Now we’ve all returned to work after the summer – which seems a long time ago now – our leaders have decided to take more time off, with Labour visiting the seaside and our Prime Minister in Florence.

For those of us who have had their noses to the grindstone this week, here’s the week in news.

1) Guidance on advice

The Financial Conduct Authority has published guidance on how to deliver streamlined advice, and the result doesn’t seem very…streamlined.

To offer streamlined advice, advisers will need to pick a target market for the service and go through the products they offer to find out which ones would be suitable for this process. They will also have to triage all their clients.

It has also agreed to allow clients to bring their fact finds from a previous adviser and give it to a new one to form the basis of fresh advice.

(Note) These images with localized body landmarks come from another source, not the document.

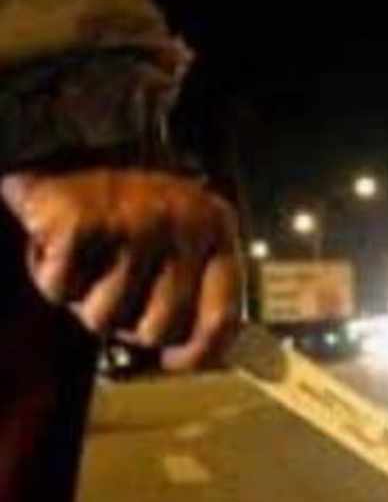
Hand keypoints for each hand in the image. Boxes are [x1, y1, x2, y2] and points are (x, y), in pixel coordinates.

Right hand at [2, 168, 240, 370]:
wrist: (68, 137)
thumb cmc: (128, 205)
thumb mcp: (180, 238)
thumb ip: (196, 290)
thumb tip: (201, 354)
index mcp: (217, 232)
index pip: (222, 316)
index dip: (200, 354)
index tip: (177, 363)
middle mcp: (184, 226)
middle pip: (158, 328)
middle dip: (129, 324)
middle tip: (113, 289)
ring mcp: (136, 224)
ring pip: (106, 317)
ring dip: (86, 300)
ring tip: (89, 260)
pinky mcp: (82, 223)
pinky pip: (61, 290)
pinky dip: (51, 276)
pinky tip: (59, 246)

But the new firm will need suitable arrangements in place to confirm the accuracy of the data before relying on “portable” fact finds.

2) To the left, to the left

Comrades in the Labour Party have been gathering in Brighton this week to discuss the upcoming revolution.

In between their discussions about nationalising everything from the railways to Specsavers, they managed to give some thought to pension policy.

Labour shadow work and pensions secretary Debbie Abrahams announced plans for women born in the 1950s to access a reduced state pension at the age of 64.

The proposal is described by the Labour party as cost neutral in the long run and Ms Abrahams said the change should be made immediately.    

The 1995 Pensions Act increased women's state pension age from 60 to age 66 to bring it in line with men but campaigners said some women have lost out.

Meanwhile shadow Chancellor of the Exchequer John McDonnell pledged to “transform the financial system” by reconnecting the financial sector to the economy of research, development and production.

3) What happens in Newport, stays in Newport

Hundreds of advisers descended on Newport this week for three days of drizzle, debauchery and CDP.

The Chartered Institute of Securities and Investments held is annual financial planning conference which discussed issues including robo-advice, growing your firm and investing in the current political climate.

Vanguard’s Ankul Daga told the conference that advisers who adjust their clients’ portfolios because of political events are taking wagers on things they cannot control.

He said advisers should worry about things they can control, such as the diversification of the portfolio, particularly on a global basis.

Meanwhile Brett Davidson said advisers could grow their businesses by 15 per cent a year but they had to make constant changes to their firm’s structure.

Advisers were also warned they face a “cliff edge” unless they engage with robo-advice.

4) Tenet v Adviser: the rematch

Terminator, Rocky, The Godfather. All the best stories have sequels and Tenet has obviously taken a leaf out of this book.

It lost its case against an adviser who took the network to court over its fees but has now appealed the decision.

Paul Morris, of Sheffield-based Metro Financial Solutions, took Tenet to court over its claims he owed it £2,657.30.

The judge awarded Mr Morris the full sum plus 3 per cent interest and told Tenet to pay the court fees of £285.

But now Tenet has appealed the decision, which will be heard at Sheffield County Court in November.

5) FCA under fire over pension transfers – again

The Financial Conduct Authority's starting point on suitability is still too restrictive when it comes to pension transfers, CTC Software has claimed.

In its response to the Financial Conduct Authority's (FCA's) consultation paper CP17/16, Advising on Pension Transfers, which closed on 21 September, the pension software provider claimed the City watchdog had failed to create a "neutral" starting point.

It said while the regulator had softened its original stance, in that previously the FCA deemed the base case for all defined benefit (DB) transfers to be not in the client's best interests, the proposal outlined in the 65-page consultation would not make advising on transfers less restrictive.